Dining Room
- Scott Blakeman (left) and John Sloman (right) playing Mitch and Steve in the commercial, respectively.
- Agency: Deutsch Inc.
- Client: IKEA
- Language: English
- Running time: 30 seconds
- Release date: March 30, 1994
- Directed by: Patrick O'Neill
- Starring: John Sloman Scott Blakeman;
- Country: United States

= Dining Room (advertisement) =

Television commercial

Dining Room (also known as Dining Room Table) was a television commercial made by the Deutsch Inc. advertising agency for IKEA in 1994. It is considered the first television advertisement broadcast in the United States that openly presented a gay couple.

==Background==
In June 1992, a Kmart commercial had been broadcast in the United States—on the occasion of Father's Day—in which a romantic relationship between two men was suggested. However, the company denied such a situation and pointed out that said characters had already appeared in previous commercials with their respective wives. In the commercial, two men were shown buying a chainsaw, one of them taking the other by the shoulder as they walked away from the camera shot.

The first television commercial to explicitly show same-sex couples (both gay and lesbian) was broadcast in the Netherlands in 1992 for the insurer AMEV. The following year, an advertisement made by Lars von Trier for the Danish newspaper Politiken showed the first gay kiss in a television commercial.

==Production==
Made by the advertising agency Deutsch Inc. and with Patrick O'Neill as art director, the ad featured two actors (John Sloman—who is also openly gay—and Scott Blakeman) playing respectively Steve and Mitch, a gay couple who had been together for around 3 years, and presented the search in an IKEA store for a new table for the dining room of their house. In addition to the search for the table, the characters talk about how they met and their future plans.
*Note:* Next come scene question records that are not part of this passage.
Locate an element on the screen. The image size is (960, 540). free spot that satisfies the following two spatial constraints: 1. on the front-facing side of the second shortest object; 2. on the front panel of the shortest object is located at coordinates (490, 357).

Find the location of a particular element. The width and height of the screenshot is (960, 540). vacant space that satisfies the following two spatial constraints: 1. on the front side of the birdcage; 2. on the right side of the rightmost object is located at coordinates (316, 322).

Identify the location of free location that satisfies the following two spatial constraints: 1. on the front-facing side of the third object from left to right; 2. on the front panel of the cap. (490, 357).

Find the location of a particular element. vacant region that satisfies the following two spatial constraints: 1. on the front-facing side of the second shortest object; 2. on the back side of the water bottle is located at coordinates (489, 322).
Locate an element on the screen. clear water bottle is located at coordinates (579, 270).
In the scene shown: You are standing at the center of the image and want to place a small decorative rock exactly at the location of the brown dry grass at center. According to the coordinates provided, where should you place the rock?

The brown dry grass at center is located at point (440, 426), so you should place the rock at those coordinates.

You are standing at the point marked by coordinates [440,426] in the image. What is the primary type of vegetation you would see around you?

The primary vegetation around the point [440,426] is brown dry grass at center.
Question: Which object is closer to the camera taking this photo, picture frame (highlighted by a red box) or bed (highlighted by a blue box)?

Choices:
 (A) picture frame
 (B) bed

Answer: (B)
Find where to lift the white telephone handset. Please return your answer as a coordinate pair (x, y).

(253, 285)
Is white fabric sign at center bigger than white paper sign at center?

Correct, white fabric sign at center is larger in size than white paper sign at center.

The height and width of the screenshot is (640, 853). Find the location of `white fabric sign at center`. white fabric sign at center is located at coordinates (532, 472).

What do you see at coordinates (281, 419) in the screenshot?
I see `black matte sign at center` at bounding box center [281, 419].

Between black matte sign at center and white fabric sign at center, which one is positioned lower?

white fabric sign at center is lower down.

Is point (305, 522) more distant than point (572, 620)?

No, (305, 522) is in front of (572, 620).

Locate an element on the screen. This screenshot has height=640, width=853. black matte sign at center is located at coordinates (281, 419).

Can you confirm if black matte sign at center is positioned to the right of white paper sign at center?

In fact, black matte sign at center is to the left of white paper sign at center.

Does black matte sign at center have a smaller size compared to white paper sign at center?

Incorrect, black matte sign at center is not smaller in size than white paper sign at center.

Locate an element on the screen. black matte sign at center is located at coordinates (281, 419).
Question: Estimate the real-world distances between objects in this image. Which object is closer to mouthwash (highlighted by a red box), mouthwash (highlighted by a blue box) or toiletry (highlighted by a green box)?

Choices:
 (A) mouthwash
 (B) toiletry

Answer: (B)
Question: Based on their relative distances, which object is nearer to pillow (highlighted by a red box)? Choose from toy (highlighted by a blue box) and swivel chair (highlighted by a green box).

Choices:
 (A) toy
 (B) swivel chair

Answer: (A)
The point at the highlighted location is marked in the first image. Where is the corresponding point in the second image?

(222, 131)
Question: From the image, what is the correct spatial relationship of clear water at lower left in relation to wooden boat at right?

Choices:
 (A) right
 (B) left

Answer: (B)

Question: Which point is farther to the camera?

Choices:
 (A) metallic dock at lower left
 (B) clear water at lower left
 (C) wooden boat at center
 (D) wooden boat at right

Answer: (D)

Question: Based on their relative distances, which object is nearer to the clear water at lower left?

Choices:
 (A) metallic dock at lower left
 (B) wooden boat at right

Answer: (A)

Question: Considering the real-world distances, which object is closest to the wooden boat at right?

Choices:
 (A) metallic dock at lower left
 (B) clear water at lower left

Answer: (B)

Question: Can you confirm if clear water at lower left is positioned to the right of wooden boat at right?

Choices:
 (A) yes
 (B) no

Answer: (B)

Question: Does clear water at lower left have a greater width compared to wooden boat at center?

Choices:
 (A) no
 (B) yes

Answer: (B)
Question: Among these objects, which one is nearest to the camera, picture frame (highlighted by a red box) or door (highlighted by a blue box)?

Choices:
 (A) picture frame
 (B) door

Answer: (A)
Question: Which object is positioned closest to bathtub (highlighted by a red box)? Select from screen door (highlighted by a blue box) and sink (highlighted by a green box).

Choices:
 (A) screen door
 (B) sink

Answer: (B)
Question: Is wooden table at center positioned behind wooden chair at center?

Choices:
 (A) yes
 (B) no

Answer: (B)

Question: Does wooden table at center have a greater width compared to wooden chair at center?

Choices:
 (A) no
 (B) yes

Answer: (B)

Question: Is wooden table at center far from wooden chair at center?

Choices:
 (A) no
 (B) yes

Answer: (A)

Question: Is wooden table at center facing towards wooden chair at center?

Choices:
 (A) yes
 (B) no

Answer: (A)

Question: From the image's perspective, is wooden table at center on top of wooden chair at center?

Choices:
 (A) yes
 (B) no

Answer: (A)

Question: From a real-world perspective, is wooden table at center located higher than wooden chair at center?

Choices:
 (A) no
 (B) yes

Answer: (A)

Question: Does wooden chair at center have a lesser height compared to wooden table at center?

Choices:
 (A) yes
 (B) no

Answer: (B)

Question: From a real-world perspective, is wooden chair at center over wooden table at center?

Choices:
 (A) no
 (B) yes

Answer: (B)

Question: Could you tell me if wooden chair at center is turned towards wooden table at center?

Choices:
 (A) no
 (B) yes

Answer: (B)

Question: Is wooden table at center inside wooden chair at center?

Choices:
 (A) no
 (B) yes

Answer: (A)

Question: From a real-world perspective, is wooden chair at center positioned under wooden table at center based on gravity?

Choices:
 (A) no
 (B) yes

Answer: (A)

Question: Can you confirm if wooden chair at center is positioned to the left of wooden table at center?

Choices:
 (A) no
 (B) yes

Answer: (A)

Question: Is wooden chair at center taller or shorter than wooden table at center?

The commercial first aired on March 30, 1994, on local television stations in New York City, Philadelphia, and Washington D.C. at night, being also planned to be broadcast in Los Angeles. The ad was part of a series of IKEA commercials in which different types of families and their members were presented; some of them featured, for example, a divorced mother and a heterosexual couple with an adopted child.

==Reception==
IKEA received more than 3,000 phone calls about the commercial, of which 307 contained negative opinions, and the company received free publicity, since CNN, for example, showed the commercial 38 times in its news blocks when covering the reactions to its broadcast. Stuart Elliott, an advertising columnist for The New York Times, noted that IKEA's ad sought to get the brand the "Gay Housekeeping Seal of Approval". Scott Sherman, a member of the New York Communications and Advertising Network, noted favorable reviews for the commercial.

The broadcast of the IKEA commercial generated protests from conservative and Catholic groups; some of the store's branches on the west coast of the United States had their phone lines inundated by protesters expressing their anger at the announcement. A store in Hicksville, New York, received a bomb threat, which was ruled out after the evacuation of the premises. Despite protests from these groups, IKEA continued its campaign in the weeks that followed, refraining from withdrawing its TV ad.